[[ MATERIAL TO PROCESS, beginning ]]

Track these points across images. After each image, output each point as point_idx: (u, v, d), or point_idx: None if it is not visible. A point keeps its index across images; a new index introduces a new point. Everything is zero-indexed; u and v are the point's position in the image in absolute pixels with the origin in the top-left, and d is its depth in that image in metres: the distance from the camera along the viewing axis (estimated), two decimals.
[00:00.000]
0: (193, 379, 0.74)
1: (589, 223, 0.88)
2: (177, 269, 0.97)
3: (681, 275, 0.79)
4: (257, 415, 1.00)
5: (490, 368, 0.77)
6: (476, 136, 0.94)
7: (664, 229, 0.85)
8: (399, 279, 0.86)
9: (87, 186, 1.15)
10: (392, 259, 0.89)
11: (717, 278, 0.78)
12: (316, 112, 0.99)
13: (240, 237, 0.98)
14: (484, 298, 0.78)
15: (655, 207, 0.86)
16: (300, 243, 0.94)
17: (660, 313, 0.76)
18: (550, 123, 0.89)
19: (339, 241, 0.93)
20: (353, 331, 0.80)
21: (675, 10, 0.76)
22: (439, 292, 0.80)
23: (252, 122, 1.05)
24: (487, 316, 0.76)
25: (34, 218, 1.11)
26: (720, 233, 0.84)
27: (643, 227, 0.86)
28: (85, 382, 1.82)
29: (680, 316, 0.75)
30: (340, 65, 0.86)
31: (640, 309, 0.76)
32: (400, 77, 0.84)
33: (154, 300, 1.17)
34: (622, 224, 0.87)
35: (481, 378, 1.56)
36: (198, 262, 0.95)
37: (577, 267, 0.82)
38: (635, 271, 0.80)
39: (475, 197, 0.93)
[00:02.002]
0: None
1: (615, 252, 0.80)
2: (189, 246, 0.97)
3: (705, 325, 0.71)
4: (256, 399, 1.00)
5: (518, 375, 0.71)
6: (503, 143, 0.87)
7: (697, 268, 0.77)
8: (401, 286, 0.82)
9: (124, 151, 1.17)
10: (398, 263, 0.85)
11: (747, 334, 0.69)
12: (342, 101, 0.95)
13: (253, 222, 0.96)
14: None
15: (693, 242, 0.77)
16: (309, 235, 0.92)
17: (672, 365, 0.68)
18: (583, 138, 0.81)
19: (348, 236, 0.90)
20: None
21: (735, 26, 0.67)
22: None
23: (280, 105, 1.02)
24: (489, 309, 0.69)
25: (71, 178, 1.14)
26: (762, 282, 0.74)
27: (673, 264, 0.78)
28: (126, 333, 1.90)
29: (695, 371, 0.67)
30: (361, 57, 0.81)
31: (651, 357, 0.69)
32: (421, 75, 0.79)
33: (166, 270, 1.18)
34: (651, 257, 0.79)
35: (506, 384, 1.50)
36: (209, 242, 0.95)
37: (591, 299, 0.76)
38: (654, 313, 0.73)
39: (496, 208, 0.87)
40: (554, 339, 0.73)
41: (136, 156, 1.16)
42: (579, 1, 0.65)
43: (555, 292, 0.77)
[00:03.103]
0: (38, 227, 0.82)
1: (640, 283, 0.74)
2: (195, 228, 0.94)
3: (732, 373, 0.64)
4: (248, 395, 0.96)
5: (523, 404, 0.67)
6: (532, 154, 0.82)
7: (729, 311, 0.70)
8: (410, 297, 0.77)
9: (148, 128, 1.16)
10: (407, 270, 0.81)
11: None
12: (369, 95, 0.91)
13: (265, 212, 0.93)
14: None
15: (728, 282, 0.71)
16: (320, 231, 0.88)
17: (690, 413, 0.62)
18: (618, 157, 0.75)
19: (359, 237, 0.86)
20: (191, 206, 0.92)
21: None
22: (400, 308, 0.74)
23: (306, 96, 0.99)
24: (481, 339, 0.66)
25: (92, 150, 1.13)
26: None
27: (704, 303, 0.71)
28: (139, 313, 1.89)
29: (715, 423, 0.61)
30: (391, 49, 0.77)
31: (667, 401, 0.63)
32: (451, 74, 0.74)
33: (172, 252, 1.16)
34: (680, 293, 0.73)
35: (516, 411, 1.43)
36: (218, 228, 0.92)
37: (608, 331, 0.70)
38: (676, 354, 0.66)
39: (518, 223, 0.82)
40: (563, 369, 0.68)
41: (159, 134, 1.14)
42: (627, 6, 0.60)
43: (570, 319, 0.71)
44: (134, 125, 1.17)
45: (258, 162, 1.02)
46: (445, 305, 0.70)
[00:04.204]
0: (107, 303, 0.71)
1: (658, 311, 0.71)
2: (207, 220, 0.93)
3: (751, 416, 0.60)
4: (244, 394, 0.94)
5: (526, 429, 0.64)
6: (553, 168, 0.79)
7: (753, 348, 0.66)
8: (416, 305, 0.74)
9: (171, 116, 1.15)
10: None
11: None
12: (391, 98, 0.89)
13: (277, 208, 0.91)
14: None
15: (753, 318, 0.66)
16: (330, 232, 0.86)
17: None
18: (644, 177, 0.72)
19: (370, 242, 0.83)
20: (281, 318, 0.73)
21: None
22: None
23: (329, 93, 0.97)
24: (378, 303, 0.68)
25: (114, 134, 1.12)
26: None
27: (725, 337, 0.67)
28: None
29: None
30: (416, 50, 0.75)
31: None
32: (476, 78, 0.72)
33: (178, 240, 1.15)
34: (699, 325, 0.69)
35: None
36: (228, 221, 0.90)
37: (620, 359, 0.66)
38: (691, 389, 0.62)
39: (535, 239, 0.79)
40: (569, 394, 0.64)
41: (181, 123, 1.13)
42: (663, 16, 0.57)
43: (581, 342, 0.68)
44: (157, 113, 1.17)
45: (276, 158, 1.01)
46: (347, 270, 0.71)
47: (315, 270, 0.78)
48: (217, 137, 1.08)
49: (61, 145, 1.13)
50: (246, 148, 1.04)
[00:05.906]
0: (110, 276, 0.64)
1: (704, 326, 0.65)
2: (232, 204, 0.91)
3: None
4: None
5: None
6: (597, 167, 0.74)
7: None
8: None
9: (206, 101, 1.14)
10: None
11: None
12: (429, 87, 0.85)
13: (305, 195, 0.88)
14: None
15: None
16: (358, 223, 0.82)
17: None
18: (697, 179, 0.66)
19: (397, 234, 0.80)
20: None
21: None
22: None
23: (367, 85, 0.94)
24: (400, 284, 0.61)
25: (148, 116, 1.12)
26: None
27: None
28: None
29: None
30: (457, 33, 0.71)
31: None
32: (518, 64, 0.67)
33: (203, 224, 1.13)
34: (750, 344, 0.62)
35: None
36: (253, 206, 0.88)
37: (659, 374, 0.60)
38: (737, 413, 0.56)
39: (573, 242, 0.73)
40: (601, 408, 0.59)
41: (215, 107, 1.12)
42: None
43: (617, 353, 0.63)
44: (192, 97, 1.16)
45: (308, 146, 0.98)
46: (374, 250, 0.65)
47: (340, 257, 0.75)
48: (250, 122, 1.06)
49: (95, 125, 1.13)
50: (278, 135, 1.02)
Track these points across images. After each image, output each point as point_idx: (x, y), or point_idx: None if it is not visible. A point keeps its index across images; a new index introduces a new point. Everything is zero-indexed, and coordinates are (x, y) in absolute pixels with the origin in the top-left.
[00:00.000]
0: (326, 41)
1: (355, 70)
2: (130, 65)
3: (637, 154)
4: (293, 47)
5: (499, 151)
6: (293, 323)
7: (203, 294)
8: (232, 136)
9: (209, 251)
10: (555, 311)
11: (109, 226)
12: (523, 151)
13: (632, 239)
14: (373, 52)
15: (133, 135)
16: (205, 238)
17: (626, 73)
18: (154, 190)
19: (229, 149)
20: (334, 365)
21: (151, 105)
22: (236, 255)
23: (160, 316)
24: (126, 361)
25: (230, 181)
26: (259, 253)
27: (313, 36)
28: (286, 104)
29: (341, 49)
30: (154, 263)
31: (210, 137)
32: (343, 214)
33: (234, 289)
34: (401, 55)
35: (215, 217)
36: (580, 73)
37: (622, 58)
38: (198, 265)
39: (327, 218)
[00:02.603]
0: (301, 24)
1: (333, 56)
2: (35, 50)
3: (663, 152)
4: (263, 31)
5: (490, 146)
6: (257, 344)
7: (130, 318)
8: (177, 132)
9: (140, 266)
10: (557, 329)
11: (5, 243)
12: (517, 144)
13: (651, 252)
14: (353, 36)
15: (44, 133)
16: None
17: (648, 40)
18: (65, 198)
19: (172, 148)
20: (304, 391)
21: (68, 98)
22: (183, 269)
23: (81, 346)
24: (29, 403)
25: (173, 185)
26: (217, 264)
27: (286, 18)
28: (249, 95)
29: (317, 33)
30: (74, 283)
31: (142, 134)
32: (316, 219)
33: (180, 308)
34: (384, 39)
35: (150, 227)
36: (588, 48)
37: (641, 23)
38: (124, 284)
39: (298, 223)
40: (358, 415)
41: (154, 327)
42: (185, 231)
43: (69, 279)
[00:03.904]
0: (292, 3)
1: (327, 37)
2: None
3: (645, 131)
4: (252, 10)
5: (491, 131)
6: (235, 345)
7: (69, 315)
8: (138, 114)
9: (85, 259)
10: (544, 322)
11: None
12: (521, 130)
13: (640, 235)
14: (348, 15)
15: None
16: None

[[ MATERIAL TO PROCESS, end ]]

WORK TASK: Transcribe the lines from the first line of the records through the line that contains "24: (487, 316, 0.76)", both included, and add nothing else.

SOLUTION TO THE PROBLEM:
Track these points across images. After each image, output each point as point_idx: (u, v, d), or point_idx: None if it is not visible. A point keeps its index across images; a new index introduces a new point. Everything is zero-indexed; u and v are the point's position in the image in absolute pixels with the origin in the top-left, and d is its depth in that image in metres: the distance from the camera along the viewing axis (estimated), two decimals.
[00:00.000]
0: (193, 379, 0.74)
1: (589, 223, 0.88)
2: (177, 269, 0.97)
3: (681, 275, 0.79)
4: (257, 415, 1.00)
5: (490, 368, 0.77)
6: (476, 136, 0.94)
7: (664, 229, 0.85)
8: (399, 279, 0.86)
9: (87, 186, 1.15)
10: (392, 259, 0.89)
11: (717, 278, 0.78)
12: (316, 112, 0.99)
13: (240, 237, 0.98)
14: (484, 298, 0.78)
15: (655, 207, 0.86)
16: (300, 243, 0.94)
17: (660, 313, 0.76)
18: (550, 123, 0.89)
19: (339, 241, 0.93)
20: (353, 331, 0.80)
21: (675, 10, 0.76)
22: (439, 292, 0.80)
23: (252, 122, 1.05)
24: (487, 316, 0.76)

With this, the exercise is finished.